El mismo día de la recuperación, los abogados de Benetton presentaron otra denuncia en su contra. La causa recayó en el juez Claudio Alejandro Petri, conocido en la provincia por sus fallos ajustados a derecho, esquivo a las presiones de las empresas, grandes propietarios y el poder político. Quizá por esos antecedentes, Benetton recusó al juez (en Chubut se puede impugnar sin causa a un magistrado, sin necesidad de presentar motivo alguno) y la causa pasó a manos de Omar Magallanes, del juzgado a cargo de ejecución de pagarés, cheques y sucesiones. En los tribunales de Esquel admiten la falta de competencia del tribunal y resaltan el desconocimiento del derecho indígena.
Sin embargo, en otoño pasado, Magallanes prohibió que la comunidad realizara algún cambio en el predio. Impidió cualquier mejora, hasta rechazó que cortaran leña e hicieran fuego, en pleno invierno patagónico. En asamblea, la comunidad Santa Rosa decidió no obedecer la medida judicial. «Hacer caso al juez era dejarnos morir», resumieron. Hicieron fuego para cocinar y menguar el frío, corrales para los animales y una huerta para autoconsumo.
Atilio recuerda la prohibición y se indigna. Deja el mate en el piso e invita a recorrer las mejoras, el trabajo de todo un año: sembró papa, cebolla, lechuga, arveja, zapallo y hasta choclo. Con retazos de plásticos viejos construyó un pequeño invernadero donde crecen tomates, acelga y orégano. Cuenta que dos veces se lo destruyó el viento, pero volvió a levantarlo. Se muestra orgulloso del trabajo de meses, señala los árboles frutales que comienzan a crecer y los álamos que prometen sombra y resguardo en pocos años.

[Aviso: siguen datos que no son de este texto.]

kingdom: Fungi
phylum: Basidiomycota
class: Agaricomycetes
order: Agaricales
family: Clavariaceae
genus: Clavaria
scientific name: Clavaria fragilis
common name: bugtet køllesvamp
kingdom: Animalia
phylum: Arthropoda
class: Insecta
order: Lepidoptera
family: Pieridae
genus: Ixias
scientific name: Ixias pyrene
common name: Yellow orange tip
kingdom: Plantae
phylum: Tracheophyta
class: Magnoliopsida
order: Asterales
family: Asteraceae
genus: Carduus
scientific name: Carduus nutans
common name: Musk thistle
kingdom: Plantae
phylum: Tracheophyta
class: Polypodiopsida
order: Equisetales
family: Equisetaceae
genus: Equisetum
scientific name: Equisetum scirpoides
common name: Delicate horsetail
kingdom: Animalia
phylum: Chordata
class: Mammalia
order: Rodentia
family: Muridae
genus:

El lunes 28 de enero, el juez Magallanes volvió a la carga. Ordenó una constatación de los cambios. Funcionarios judiciales llegaron hasta Santa Rosa y anotaron todas las mejoras. Lo que para la comunidad son logros, para la Justicia significan delitos. La próxima semana, el juez recibirá a los abogados de las partes, y Benetton (o el fiscal) podría pedir el inicio de una causa penal por «desobediencia», al haber realizado trabajos en el inmueble, y también podrán solicitar el desalojo. Atilio, Rosa y los treinta integrantes de la comunidad explican que lo hicieron por razones de extrema necesidad. «No nos vamos a dejar morir y no vamos a dejar nuestra tierra», repite Atilio con voz firme, pero inquieto por lo que pueda pasar.
El jueves próximo, 14 de febrero, en Santa Rosa de Leleque habrá una rogativa (ceremonia espiritual). Se conmemorará el primer aniversario de la recuperación, se agradecerá a la mapu por los doce meses en el lugar y se le pedirá fuerzas para seguir adelante. Participarán comunidades originarias de Chubut, Neuquén y Río Negro. Los pueblos mapuche y tehuelche dirán presente, darán su apoyo y confirmarán su asistencia ante cualquier intento de desalojo. A pocos metros de allí, el Museo Leleque, de Benetton, seguirá negando la existencia de los mapuches.